La basura no aparece sola. Llega. Siempre llega desde algún lado. Y en el Delta del Paraná, ese “algún lado” es múltiple: islas habitadas, ciudades cercanas, embarcaciones en tránsito. El resultado es el mismo: residuos que se acumulan, flotan, se hunden y vuelven a emerger como una postal incómoda de un paisaje que debería ser otro.

El Delta sufre por una suma de factores. Por un lado, no todos los habitantes isleños gestionan adecuadamente sus residuos. Por otro, desde la ciudad también se aporta lo suyo: basura arrojada en costas o cursos de agua que, con cada crecida, termina viajando río adentro.
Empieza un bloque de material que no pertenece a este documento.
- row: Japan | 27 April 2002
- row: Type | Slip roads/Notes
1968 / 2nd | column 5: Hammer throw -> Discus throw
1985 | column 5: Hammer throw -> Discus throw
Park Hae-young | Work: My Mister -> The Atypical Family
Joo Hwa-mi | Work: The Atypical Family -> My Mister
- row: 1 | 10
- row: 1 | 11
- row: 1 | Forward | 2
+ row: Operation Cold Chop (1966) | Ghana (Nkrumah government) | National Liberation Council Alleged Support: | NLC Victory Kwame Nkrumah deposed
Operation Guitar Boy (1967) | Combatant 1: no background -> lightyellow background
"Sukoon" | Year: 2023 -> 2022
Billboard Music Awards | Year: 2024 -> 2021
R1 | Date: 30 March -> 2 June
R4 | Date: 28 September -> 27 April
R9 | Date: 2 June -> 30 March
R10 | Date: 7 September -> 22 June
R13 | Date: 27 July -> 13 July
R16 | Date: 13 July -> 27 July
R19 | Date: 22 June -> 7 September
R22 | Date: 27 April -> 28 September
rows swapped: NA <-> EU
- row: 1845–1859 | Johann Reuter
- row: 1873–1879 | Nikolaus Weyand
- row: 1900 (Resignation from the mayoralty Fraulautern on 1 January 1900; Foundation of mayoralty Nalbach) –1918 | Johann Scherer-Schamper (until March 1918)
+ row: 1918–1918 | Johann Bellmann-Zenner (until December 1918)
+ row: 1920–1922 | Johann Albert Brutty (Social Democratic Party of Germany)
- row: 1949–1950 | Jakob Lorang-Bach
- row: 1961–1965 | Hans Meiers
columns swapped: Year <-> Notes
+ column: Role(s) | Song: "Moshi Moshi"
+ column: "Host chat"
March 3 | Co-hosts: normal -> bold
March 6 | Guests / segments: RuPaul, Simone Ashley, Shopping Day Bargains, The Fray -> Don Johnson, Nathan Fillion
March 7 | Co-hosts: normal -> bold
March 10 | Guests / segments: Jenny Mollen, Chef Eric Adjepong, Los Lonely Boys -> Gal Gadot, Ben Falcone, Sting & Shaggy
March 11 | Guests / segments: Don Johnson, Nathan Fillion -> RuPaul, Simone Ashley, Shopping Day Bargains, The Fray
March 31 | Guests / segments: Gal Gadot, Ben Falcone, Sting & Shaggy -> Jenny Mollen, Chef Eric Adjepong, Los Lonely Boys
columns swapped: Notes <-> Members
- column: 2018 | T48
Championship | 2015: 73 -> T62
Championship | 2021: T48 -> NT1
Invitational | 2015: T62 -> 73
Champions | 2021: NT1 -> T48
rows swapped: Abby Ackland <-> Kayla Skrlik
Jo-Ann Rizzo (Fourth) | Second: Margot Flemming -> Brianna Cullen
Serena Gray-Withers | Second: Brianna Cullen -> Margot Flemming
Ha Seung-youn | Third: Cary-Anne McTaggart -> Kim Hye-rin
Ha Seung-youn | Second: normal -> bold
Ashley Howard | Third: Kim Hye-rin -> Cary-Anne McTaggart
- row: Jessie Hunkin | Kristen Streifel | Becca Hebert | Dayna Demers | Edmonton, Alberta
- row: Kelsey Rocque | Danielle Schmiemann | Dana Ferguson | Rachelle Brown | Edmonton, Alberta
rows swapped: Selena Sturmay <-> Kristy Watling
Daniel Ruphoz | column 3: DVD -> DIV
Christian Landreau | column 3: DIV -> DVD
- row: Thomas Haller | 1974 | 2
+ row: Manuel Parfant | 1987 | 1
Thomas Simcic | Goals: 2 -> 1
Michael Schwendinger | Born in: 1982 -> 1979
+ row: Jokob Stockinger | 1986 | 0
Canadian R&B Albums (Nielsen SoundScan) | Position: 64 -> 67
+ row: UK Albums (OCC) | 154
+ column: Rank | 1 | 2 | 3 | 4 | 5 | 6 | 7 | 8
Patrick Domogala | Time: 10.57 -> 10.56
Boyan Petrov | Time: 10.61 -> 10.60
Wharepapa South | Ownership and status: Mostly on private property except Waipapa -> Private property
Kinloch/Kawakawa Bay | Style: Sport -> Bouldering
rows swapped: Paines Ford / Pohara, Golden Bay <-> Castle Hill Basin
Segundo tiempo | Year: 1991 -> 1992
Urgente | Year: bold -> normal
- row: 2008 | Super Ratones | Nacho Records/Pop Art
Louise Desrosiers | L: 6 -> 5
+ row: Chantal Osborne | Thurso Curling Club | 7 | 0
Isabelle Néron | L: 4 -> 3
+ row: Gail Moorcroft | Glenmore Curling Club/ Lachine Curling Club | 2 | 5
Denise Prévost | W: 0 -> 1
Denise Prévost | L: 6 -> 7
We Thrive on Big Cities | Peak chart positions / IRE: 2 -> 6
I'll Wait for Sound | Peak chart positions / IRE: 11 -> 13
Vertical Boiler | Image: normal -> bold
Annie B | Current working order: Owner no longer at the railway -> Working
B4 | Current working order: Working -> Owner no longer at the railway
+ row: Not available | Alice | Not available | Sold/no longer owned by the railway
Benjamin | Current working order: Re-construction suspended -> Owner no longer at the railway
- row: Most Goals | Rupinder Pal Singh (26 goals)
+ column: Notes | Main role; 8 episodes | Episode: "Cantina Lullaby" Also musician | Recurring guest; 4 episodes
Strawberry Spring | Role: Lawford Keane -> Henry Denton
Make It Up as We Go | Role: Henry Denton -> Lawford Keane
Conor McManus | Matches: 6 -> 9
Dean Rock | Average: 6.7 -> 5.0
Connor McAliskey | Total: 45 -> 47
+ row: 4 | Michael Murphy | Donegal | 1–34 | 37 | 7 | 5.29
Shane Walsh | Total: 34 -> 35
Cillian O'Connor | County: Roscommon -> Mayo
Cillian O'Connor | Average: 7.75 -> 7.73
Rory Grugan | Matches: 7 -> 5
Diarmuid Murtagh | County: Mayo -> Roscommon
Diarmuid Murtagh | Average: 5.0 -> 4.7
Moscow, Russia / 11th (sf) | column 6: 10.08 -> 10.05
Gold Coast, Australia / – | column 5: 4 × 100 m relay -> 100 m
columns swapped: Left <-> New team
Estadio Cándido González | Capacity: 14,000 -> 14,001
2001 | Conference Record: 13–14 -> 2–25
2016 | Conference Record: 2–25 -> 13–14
Las mareas hacen el resto: barren orillas y arrastran todo lo que encuentran.

En la Primera Sección del Delta existe un sistema de recolección domiciliaria. Lanchas especialmente destinadas recorren ríos, arroyos y canales siguiendo circuitos establecidos. Los residuos –orgánicos e inorgánicos– se dejan en muelles o colgados de postes, a la espera de ser retirados. Luego, son trasladados hasta Rincón de Milberg, donde se transfieren a camiones que los llevan al CEAMSE. Para generadores mayores, como paradores o restaurantes, se utilizan embarcaciones de mayor porte.